_Text shown:_

Clicking any row opens the CTA Detail View (Live/Scheduled → Analytics by default; Draft → Canvas).
13.2 Tab 2 — Canvas (Builder)
Identical framed canvas as Forms and Surveys, with CTA-specific frame composition:
Frame A — CTA Settings: Name, internal description, tags, A/B test toggle.
Frame B — Format & Size: The user’s first decision. Pick format (Modal / Slide-in / Banner / Inline Block / Floating Button) and ratio/size from the constrained set.
Frame C — Canvas: Drag-and-drop construction area. Components from the Component Library (Section 6) drop into vertical zones. The canvas previews the CTA at the selected format’s default position with the host page mocked behind.
Frame D — Component Library (left rail): Heading, Body Text, Button, Image, Video, Shape, Inline Field, Spacer, Countdown Timer, Embedded Form, Embedded Survey. Search at top.
Frame E — Style & Branding (right rail): Background, backdrop, padding, font family, color overrides. Account brand kit applied by default.
Frame F — Trigger & Targeting (right rail, replaces Forms’ “Publish & Distribute”): Trigger picker (one), Targeting Rules (stacked), frequency cap, dismissal memory.
Frame G — Animation (right rail, separate frame): Entrance animation + Exit animation pickers with preview.
Frame H — Deployment (right rail): Which sites this CTA runs on (account may have multiple registered domains), publish status toggle (Draft / Live), A/B configuration if applicable.
Frame I — Consent & Compliance: Inherited from Forms — required when Inline Field components or Embedded Forms/Surveys are present.
Live Preview Panel: A toggleable side panel that simulates the CTA on a representative page background, with controls to simulate trigger firing, dismissal, and conversion. Critical UX — without this users build blind.
13.3 Tab 3 — Analytics
The funnel view. Two layers:
Layer 1 — CTA-Level Funnel (default for any selected CTA):
- Impressions (CTA rendered to a visitor)
- Engagements (visitor interacted — clicked, scrolled within, started Inline Field)
- Conversions (visitor completed the Inline Field, clicked through the Button to a Form, or submitted an Embedded Survey)

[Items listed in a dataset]
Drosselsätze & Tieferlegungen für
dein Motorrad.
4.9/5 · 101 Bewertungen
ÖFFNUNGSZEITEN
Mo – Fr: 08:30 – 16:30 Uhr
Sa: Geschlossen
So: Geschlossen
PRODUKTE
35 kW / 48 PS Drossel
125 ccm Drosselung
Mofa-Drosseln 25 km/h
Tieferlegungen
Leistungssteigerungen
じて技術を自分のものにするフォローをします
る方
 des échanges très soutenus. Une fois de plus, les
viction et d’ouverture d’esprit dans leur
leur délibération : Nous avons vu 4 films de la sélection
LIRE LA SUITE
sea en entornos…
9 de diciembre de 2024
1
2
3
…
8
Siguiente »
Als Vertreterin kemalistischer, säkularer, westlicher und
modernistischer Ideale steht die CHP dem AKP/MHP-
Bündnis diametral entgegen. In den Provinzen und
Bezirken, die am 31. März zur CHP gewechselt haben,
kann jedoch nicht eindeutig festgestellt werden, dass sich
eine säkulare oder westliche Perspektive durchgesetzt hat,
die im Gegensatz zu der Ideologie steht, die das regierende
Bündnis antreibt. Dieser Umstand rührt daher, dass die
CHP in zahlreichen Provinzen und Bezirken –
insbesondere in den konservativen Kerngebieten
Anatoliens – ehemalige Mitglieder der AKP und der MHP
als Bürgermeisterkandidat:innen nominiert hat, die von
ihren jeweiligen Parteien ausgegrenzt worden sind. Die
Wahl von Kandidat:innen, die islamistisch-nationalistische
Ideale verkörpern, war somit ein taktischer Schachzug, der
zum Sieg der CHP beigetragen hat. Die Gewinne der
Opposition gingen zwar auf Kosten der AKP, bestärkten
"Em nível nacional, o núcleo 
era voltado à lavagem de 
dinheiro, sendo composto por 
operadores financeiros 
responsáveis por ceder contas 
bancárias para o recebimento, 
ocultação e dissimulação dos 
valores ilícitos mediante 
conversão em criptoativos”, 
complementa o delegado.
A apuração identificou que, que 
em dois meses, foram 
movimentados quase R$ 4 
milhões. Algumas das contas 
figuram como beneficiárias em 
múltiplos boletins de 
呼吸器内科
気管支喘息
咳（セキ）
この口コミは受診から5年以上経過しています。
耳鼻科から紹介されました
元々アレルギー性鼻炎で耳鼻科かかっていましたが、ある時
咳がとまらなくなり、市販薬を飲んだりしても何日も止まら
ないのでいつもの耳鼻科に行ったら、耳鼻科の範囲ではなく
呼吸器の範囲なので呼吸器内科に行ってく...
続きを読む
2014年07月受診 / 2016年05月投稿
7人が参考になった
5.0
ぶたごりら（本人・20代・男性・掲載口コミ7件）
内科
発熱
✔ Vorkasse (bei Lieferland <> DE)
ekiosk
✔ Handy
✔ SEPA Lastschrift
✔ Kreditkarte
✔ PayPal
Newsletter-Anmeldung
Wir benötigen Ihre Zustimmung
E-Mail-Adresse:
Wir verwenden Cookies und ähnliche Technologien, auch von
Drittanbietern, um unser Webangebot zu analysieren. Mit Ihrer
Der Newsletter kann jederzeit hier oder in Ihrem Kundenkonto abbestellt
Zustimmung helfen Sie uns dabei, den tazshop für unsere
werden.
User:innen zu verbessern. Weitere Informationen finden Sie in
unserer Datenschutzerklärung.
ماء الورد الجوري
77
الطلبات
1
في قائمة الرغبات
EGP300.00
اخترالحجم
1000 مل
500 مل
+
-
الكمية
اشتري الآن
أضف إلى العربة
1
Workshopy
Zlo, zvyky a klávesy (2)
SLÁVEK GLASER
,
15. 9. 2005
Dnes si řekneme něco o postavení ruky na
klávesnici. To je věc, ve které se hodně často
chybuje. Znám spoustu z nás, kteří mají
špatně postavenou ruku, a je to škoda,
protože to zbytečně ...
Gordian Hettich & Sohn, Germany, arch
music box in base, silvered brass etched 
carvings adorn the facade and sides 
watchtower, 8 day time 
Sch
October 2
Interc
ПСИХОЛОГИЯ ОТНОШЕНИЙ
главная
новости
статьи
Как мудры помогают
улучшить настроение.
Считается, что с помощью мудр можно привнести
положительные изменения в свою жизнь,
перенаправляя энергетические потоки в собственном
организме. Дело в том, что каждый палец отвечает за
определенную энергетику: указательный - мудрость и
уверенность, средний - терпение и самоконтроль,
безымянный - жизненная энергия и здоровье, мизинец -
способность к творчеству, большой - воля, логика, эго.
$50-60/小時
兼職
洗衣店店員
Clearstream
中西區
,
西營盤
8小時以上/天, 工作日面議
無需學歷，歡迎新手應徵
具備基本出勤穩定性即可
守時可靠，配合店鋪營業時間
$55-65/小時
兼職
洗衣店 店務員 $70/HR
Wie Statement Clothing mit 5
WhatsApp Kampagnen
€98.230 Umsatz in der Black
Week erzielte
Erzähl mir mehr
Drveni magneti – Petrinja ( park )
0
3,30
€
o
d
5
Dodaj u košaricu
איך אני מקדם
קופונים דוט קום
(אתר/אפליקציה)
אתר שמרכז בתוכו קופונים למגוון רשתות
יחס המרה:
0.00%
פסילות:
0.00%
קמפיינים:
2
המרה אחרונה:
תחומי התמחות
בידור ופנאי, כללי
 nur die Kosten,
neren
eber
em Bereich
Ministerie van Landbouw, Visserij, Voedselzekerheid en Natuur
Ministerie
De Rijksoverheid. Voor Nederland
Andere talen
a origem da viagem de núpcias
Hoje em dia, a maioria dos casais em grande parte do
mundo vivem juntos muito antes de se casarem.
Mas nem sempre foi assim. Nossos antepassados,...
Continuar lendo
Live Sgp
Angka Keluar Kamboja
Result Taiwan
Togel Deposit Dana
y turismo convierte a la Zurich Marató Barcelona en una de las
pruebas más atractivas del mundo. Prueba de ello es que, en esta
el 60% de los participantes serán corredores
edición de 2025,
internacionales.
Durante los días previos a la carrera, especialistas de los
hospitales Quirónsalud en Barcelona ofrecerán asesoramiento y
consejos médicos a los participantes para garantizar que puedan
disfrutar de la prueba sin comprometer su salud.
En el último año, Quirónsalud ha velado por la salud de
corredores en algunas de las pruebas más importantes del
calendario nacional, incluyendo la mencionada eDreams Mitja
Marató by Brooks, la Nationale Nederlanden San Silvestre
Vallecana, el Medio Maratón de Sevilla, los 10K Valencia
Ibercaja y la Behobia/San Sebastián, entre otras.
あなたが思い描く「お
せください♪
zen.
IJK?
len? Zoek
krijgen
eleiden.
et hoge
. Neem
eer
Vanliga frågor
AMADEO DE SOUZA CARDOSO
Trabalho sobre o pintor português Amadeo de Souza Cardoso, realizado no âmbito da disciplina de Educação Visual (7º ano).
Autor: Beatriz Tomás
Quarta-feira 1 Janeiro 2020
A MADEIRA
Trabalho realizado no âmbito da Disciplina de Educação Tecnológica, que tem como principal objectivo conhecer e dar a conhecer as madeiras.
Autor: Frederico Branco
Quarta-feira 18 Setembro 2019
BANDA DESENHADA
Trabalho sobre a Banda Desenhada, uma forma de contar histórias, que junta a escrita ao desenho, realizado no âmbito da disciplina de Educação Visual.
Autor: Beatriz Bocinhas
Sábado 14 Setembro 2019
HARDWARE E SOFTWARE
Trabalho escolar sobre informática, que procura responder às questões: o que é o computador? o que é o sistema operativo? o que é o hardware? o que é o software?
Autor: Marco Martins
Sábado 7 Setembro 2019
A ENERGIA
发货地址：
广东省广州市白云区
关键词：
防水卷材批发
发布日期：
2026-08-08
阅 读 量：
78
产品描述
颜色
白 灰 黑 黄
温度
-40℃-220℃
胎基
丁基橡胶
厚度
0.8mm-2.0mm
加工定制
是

_Instructions:_
• 1. Revise the CTA builder specification starting with "Frame D — Component" and going on through "applied by default.", putting "Progress Bar" in place of "Countdown Timer".
• 2. Write the next part of the CTA builder specification, picking up after its final line.

_Response list:_
• 1.
Frame D — Component Library (left rail): Heading, Body Text, Button, Image, Video, Shape, Inline Field, Spacer, Progress Bar, Embedded Form, Embedded Survey. Search at top.
Frame E — Style & Branding (right rail): Background, backdrop, padding, font family, color overrides. Account brand kit applied by default.

• 2.
- UVPs created vs. UVPs matched (of the conversions, how many were new vs. existing)
- Conversion rate at each step
Visualized as a funnel chart with drop-off percentages. Time-series view available (daily / weekly / monthly).
Layer 2 — Cross-CTA Aggregate:
- All CTAs across the account
- Top-converting CTA
- Top-converting trigger type
- Top-converting format
- Total UVPs created via CTAs in time window
- Visitor-to-UVP funnel across the entire account
A/B Test Reporting:
- Side-by-side variant performance
- Conversion rate per variant with confidence interval
- Statistical significance indicator (V1: ≥95% confidence highlights the winner)
- One-click “Promote Winner” action
Per-Conversion Drill-down:
- Click any conversion → see the resulting UVP
- See the visitor’s full pre-conversion behavioral profile (which pages, when, dismissal history) — this is what the Visitor ID enables
14. A/B Testing
CTAs are the right place for V1 A/B testing because the variance is high and iteration is cheap.
14.1 V1 A/B Capabilities
- Two variants per test (V1). V2 supports more.
- 50/50 split (V1). V2 supports custom splits.
- Variants share the same trigger and targeting (the test is on content/layout/animation, not on when to fire)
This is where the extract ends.